**TEXT SHOWN**
***

A dataset: a single evaluation set that contains input examples and their corresponding labels. A task: a collection of evaluation sets. Tasks are identified by a task code on evaluation cloud. Currently we have four published tasks: nli, hs, sentiment and qa.
Assume you've added a new task in Dynabench database, whose task code is my-task
and task id is n
. To start model upload and evaluation for your task, first create a new file in dynalab
repo (/~https://github.com/facebookresearch/dynalab) at
dynalab/tasks/my-task.py
We now define the expected input and output for all models that belong to this task, i.e. task I/O. Since both input and output will be json serialized, defining the I/O is essentially defining the keys of the json object. To define the input format, simply add a test input example, such as
data = {
"uid": "xxx",
"context": "this is a test example",
"hypothesis": "which specifies the input keys",
}
Note your input should always contain an id
or equivalent field to uniquely identify an example. This defines the full set of input keys.
The output format is defined by a verify_response
method that will be used to validate model response, i.e. a single json object. The model output should encompass both the keys for batch evaluation (i.e. an example identifier passed from input, and a definite prediction) and talking to the endpoint (e.g. some additional insights of the inference such as probability list). To do this, declare a TaskIO
class that inherits BaseTaskIO
. Your class has to be called TaskIO
so don't rename it. This function defines the full set of output keys.
from dynalab.tasks.common import BaseTaskIO
class TaskIO(BaseTaskIO):
def __init__(self):
BaseTaskIO.__init__(self, data)
def verify_response(self, response):
# define your method here, the following code is just a demo
assert "id" in response and response["id"] == self.data["uid"]
assert "pred" in response and isinstance(response["pred"], dict)
assert "prob" in response, "prob must be in response"

***

**EXTRACTED RECORDS**
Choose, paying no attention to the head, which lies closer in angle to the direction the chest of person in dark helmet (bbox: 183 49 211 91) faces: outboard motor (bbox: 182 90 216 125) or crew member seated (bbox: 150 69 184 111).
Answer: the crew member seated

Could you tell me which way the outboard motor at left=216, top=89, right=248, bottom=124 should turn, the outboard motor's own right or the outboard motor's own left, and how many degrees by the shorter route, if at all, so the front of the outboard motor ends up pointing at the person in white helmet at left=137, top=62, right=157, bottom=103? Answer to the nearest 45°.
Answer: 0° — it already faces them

***

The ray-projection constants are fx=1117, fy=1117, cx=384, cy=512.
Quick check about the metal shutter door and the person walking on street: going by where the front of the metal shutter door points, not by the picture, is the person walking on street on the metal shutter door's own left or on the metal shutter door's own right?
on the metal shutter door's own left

***

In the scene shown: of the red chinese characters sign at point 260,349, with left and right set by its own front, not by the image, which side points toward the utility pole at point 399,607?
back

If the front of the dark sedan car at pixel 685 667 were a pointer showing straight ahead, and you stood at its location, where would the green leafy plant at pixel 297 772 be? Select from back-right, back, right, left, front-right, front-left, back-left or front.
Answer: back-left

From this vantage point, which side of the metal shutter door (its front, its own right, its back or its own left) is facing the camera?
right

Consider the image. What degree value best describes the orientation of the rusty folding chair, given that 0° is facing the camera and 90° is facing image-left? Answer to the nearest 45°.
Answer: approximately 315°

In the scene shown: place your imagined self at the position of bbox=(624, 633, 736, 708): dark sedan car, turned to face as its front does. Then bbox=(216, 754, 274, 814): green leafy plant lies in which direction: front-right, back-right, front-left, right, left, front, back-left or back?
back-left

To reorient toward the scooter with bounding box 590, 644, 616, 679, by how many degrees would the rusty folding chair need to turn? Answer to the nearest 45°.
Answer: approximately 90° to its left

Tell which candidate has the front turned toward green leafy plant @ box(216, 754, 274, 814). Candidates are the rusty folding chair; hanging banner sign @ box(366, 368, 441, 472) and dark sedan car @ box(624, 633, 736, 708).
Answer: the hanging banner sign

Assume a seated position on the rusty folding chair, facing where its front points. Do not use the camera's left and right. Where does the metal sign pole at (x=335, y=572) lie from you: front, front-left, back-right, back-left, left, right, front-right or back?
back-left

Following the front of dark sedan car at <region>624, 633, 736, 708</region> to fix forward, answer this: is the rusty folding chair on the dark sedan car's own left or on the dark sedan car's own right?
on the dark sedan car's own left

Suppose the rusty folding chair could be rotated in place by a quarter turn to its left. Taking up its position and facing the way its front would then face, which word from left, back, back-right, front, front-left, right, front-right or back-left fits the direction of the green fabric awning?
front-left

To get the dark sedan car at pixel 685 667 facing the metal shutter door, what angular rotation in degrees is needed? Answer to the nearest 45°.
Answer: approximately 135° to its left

***

**TASKS TO CARRY OUT**
1/ Reproduce the passage of the task-setup guide between "The output format" and "BaseTaskIO.__init__(self, data)", inclusive.
2/ According to the task-setup guide, why does defining the task's input and output amount to defining the keys of a json object?
3/ Which four published tasks does the task-setup guide list?

**TASK-BY-TASK SOLUTIONS**
1/
The output format is defined by a verify_response
method that will be used to validate model response, i.e. a single json object. The model output should encompass both the keys for batch evaluation (i.e. an example identifier passed from input, and a definite prediction) and talking to the endpoint (e.g. some additional insights of the inference such as probability list). To do this, declare a TaskIO
class that inherits BaseTaskIO
. Your class has to be called TaskIO
so don't rename it. This function defines the full set of output keys.
from dynalab.tasks.common import BaseTaskIO
class TaskIO(BaseTaskIO):
def __init__(self):
BaseTaskIO.__init__(self, data)

2/ Both the input and the output will be json serialized. Specifying the I/O therefore comes down to specifying the keys of the json object.

3/ nli, hs, sentiment and qa.